52. Il y avait bien sûr des réfugiés du côté du Burundi mais pas en aussi grand nombre. De plus, ils étaient moins exposés au danger étant donné que les troupes du FPR n'avaient pas encore atteint la région et que les violences ethniques y étaient moins généralisées. Les réfugiés et les personnes en danger grave et nécessitant une assistance humanitaire urgente se trouvaient donc à l'Est. Les instructions du Département d'État confirment que l'Administration Clinton poursuivait d'autres objectifs. En effet, la présence internationale importante à l'Est du Rwanda aurait gêné la marche victorieuse des troupes du FPR alors que sa présence au Sud ou ailleurs, aurait exposé la partie gouvernementale à plus de critiques et de pressions au profit du FPR. De plus, les Américains avaient l'intention de bloquer la fuite des forces gouvernementales et des miliciens accusés d'avoir massacré des Tutsi, ainsi que la majeure partie des leaders Hutu réfugiés au Sud et à l'Ouest, et qu'ils avaient l'intention de livrer au FPR victorieux, comme cela transparaît dans le Document 12. Le FPR pouvait donc procéder allègrement à l'extermination des Hutu dans les préfectures de Byumba et de Kibungo, à l'Est du pays, puisque les yeux du monde étaient détournés vers d'autres régions. Les informations alarmantes venues de l'Est n'ont pas reçu l'écho qu'elles méritaient et les accusations contre les exactions du FPR ont été jugées insensées et étouffées. Le rapport de M. Gersony qui en a fait officiellement état pour le compte du HCR est toujours caché dans les tiroirs des Nations Unies alors que des Hutu de la région sont considérés, à tort, comme responsables de ces massacres et comparaissent devant le TPIR ou les tribunaux du FPR. Pourtant les dirigeants de cette organisation politico-militaire qui ont pris le pouvoir à Kigali ne sont pas du tout inquiétés alors que les massacres de cette région de l'Est du Rwanda leur sont imputés.

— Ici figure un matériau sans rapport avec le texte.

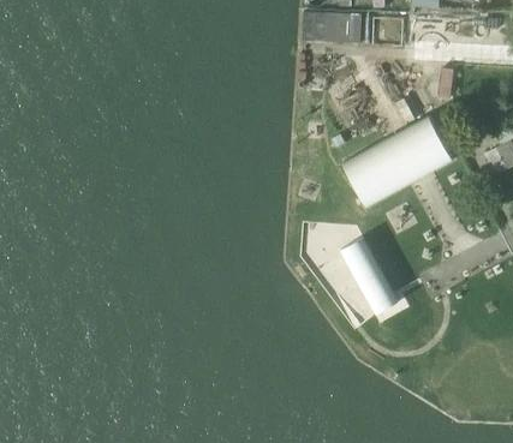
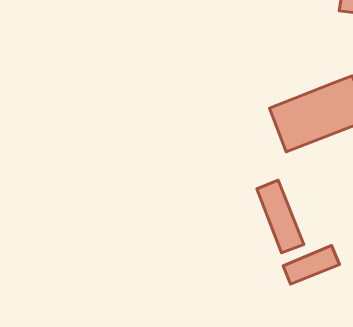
building: none -> [283,246,339,284]

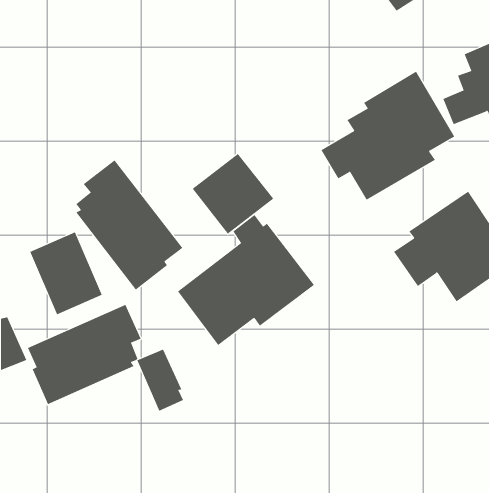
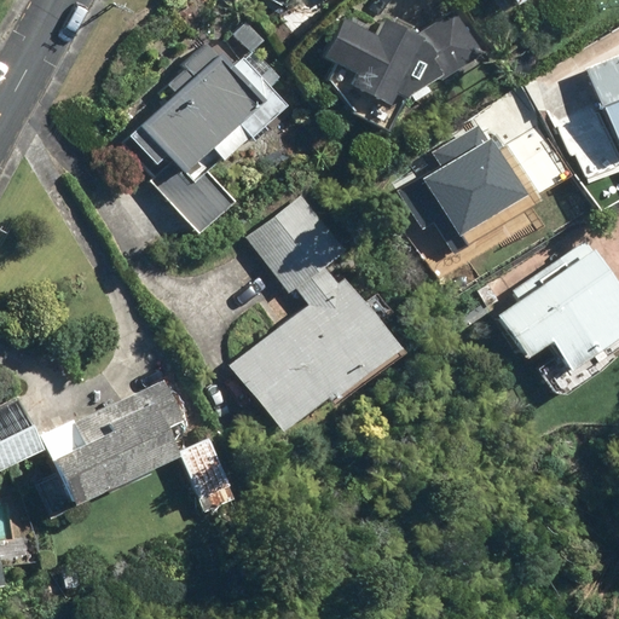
building: none -> [326,18,479,106]
building: none -> [129,40,285,236]
building: [75,160,183,291] -> none
building: [29,232,103,315] -> none

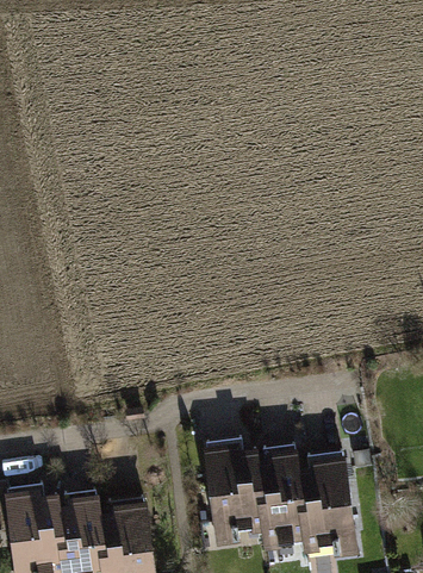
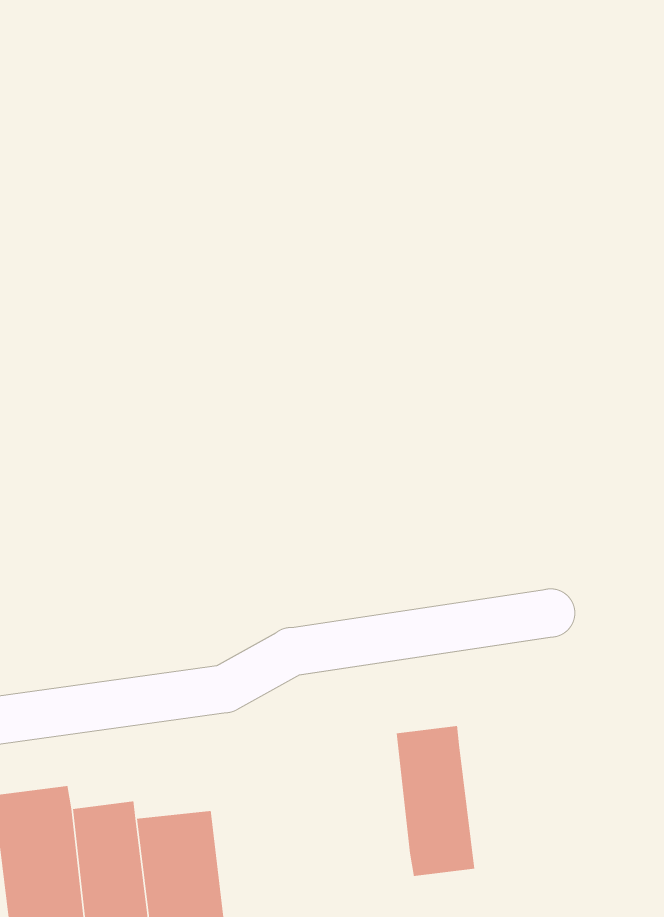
building: [205,438,262,531] -> none
building: [293,453,350,546] -> none

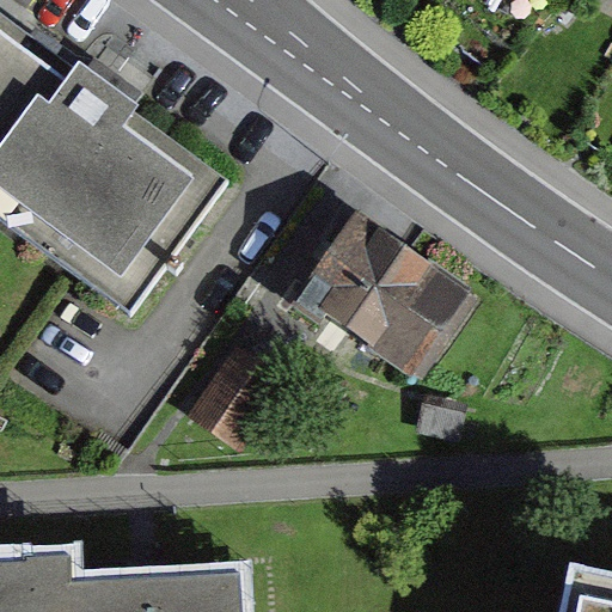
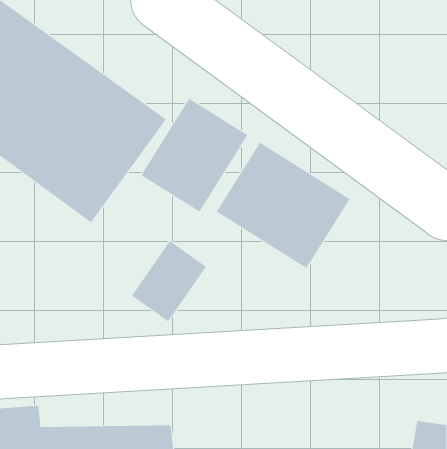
building: none -> [140,98,248,213]

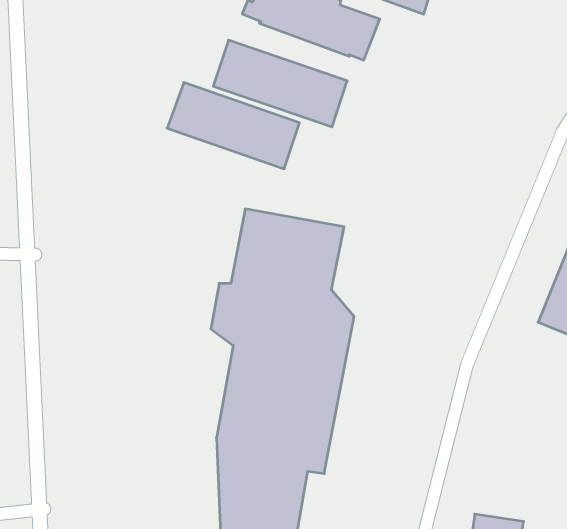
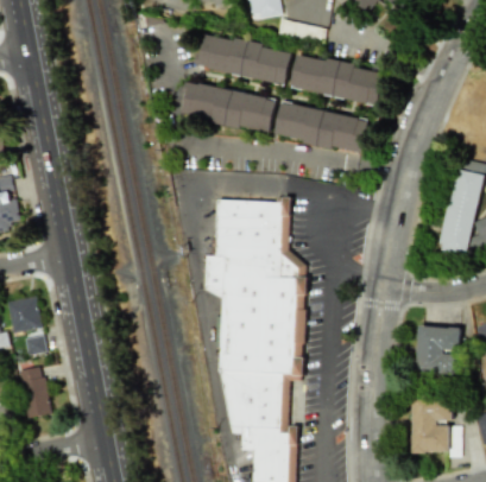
building: none -> [291,52,385,102]
building: [167,82,299,169] -> [273,102,367,153]
building: none -> [416,326,461,374]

53. A l'issue de longues et interminables consultations bloquées longtemps par les États-Unis, le Conseil de Sécurité adopta, le 17 mai 1994, une résolution établissant la MINUAR II. Mais la mise en œuvre de cette résolution allait être retardée par les conditions de déploiement de la MINUAR II imposées par les États-Unis, notamment: le consentement des deux parties au conflit (le FPR était, en principe contre); le déploiement par phase; des dépenses réduites.... Le premier contingent n'est arrivé qu'en septembre 1994, après la victoire militaire du FPR. Il est évident que les manœuvres dilatoires des États-Unis et leur parti pris évident, ont rendu possible l'intransigeance du FPR et sa détermination à refuser tout compromis avec le gouvernement intérimaire et les leaders Hutu. Ce sont pourtant ces derniers, avec l'ensemble de leur communauté, qui sont contraints seuls à payer, souvent de leur vie, les dégâts incalculables de la catastrophe qu'ils n'ont pas initiée!
Document 14 (Secret - Déclassifié)

54. Mémo d'action daté du 21 mai 1994, destiné au Secrétaire d'État Warren Christopher pour approbation. Il pose la question de savoir si le génocide a eu lieu au Rwanda. Le document émane de: Georges Moose, Secrétaire d'État adjoint chargé des Affaires Africaines; John Shattuk, Secrétaire d'État adjoint chargé de la Démocratie, des Droits de l'homme et du Travail; Douglas J. Bennet, Secrétaire d'État chargé des Organisations Internationales; Conrad K. Harper, Conseiller juridique du Département d'État.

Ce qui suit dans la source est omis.